The Nationalist government during its first few years in power had some success in reasserting China’s sovereignty. Several concession areas were returned to Chinese control, and the foreign powers assented to China’s resumption of tariff autonomy. Yet these were merely token gains; the Unequal Treaties were scarcely breached. The country was in a nationalistic mood, determined to roll back foreign economic and political penetration. Manchuria was a huge and rich area of China in which Japan had extensive economic privileges, possessing part of the Liaodong Peninsula as a leasehold and controlling much of southern Manchuria’s economy through the South Manchurian Railway. The Chinese began to develop Huludao, in Liaodong, as a port to rival Dairen (Dalian) and to plan railways to compete with Japanese lines. Zhang Xueliang (Chang Hsüeh-liang), Zhang Zuolin’s son and successor as ruler of Manchuria, was drawing closer to Nanjing and sympathized with the Nationalists’ desire to rid China of foreign privilege.

For Japan, Manchuria was regarded as vital. Many Japanese had acquired a sense of mission that Japan should lead Asia against the West. The Great Depression had hurt Japanese business, and there was deep social unrest. Such factors influenced many army officers—especially officers of the Kwantung Army, which protected Japan’s leasehold in the Liaodong Peninsula and the South Manchurian Railway—to regard Manchuria as the area where Japan’s power must be consolidated.

Japanese aggression

In September 1931 a group of officers in the Kwantung Army set in motion a plot (beginning with the Mukden Incident) to compel the Japanese government to extend its power in Manchuria. The Japanese government was drawn step by step into the conquest of Manchuria and the creation of a regime known as Manchukuo. China was unable to prevent Japan from seizing this vital area. In 1934, after long negotiations, Japan acquired the Soviet interest in the Chinese Eastern Railway, thus eliminating the last legal trace of the Soviet sphere of influence there. During 1932–35 Japan seized more territory bordering on Manchuria. In 1935 it attempted to detach Hebei and the Chahar region of Inner Mongolia from Nanjing’s control and threatened Shanxi, Shandong, and the Suiyuan region of Inner Mongolia. The National Government’s policy was to trade space for time in which to build military power and unify the country. Its slogan “Unity before resistance” was directed principally against the Chinese communists.

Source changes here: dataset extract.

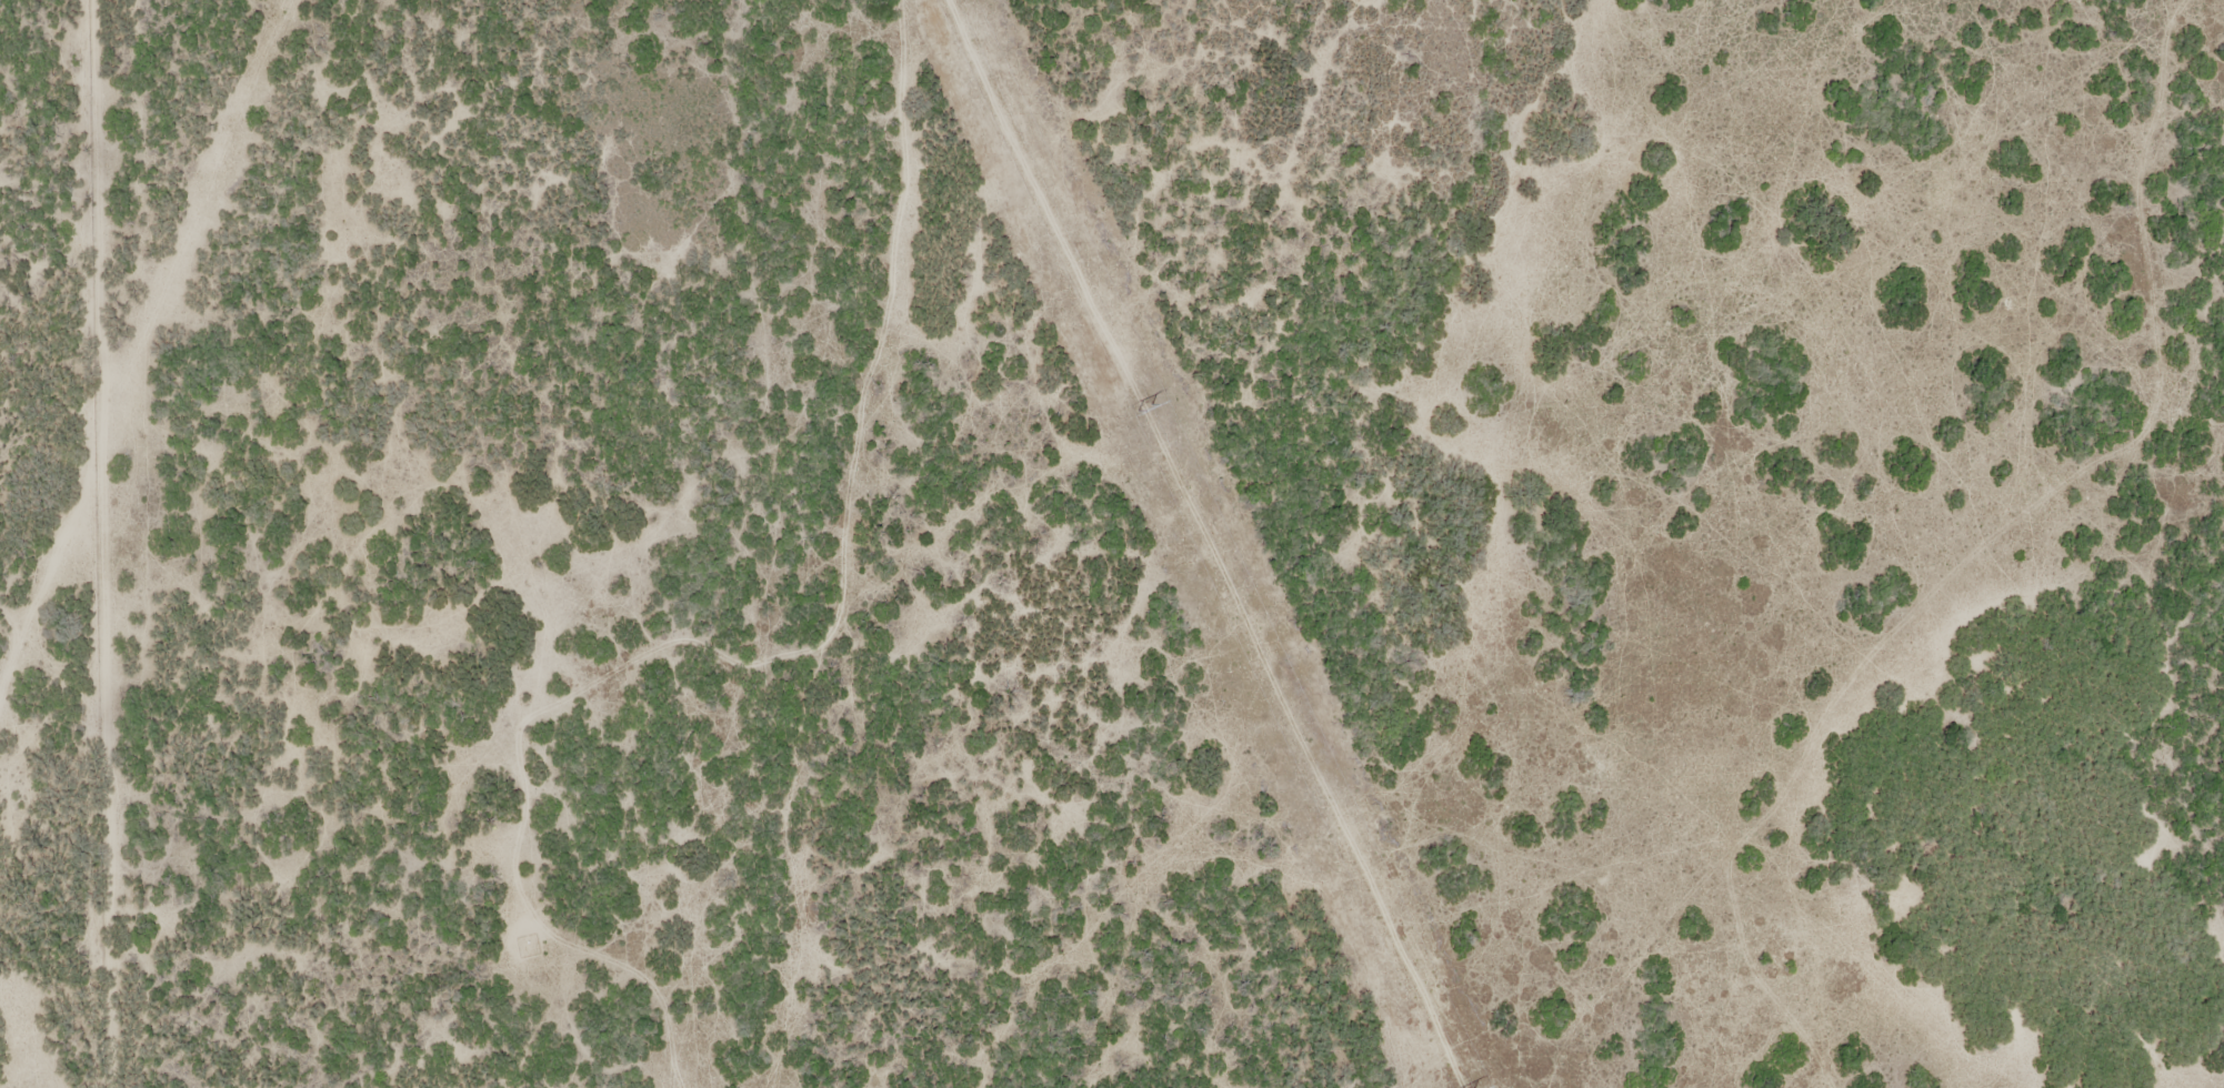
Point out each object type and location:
power tower: (1143, 409)
road: (1131, 529)
road: (1476, 542)
road: (832, 546)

War between Nationalists and communists

In the meantime, the communists had created 15 rural bases in central China, and they established a soviet government, the Jiangxi Soviet, on Nov. 7, 1931. Within the soviet regions, the communist leadership expropriated and redistributed land and in other ways enlisted the support of the poorer classes. The Japanese occupation of Manchuria and an ancillary localized war around Shanghai in 1932 distracted the Nationalists and gave the communists a brief opportunity to expand and consolidate. But the Nationalists in late 1934 forced the communist armies to abandon their bases and retreat. Most of the later communist leaders—including Mao Zedong, Zhu De, Zhou Enlai, Liu Shaoqi, and Lin Biao—marched and fought their way across western China in what became known as the Long March. By mid-1936 the remnants of several Red armies had gathered in an impoverished area in northern Shaanxi, with headquarters located in the town of Yan’an, which lent its name to the subsequent period (1936–45) of CCP development.

During the Long March, Mao Zedong rose to preeminence in the CCP leadership. In the early 1930s he had engaged in bitter power struggles with other party leaders and actually had found himself in a fairly weak position at the start of the Long March campaigns, but in January 1935 a rump session of the CCP Political Bureau (Politburo) confirmed Mao in the newly created post of chairman. It was also during the Long March that the CCP began to develop a new political strategy—a united front against Japan. It was first conceived as an alliance of patriotic forces against Japan and the Nationalist government, but, as Japan’s pressure on China and the pressure of the Nationalist armies against the weakened Red armies increased, the communist leaders began to call for a united front of all Chinese against Japan alone. Virtually all classes and various local regimes supported this, and the communists moderated their revolutionary program and terminated class warfare in their zone of control.

Chiang was determined, however, to press on with his extermination campaign. He ordered the Manchurian army under Zhang Xueliang, now based in Xi’an (Sian), and the Northwestern army under Yang Hucheng (Yang Hu-ch’eng) to attack the communist forces in northern Shaanxi. Many officers in those armies sympathized with the communist slogan “Chinese don’t fight Chinese”; they preferred to fight Japan, a sentiment particularly strong in the homeless Manchurian army. Zhang Xueliang was conducting secret negotiations with the communists and had suspended the civil war. In December 1936 Chiang Kai-shek flew to Xi’an to order Zhang and Yang to renew the anticommunist campaign. Under pressure from subordinates, Zhang detained Chiang on the morning of December 12 (this became known as the Sian Incident).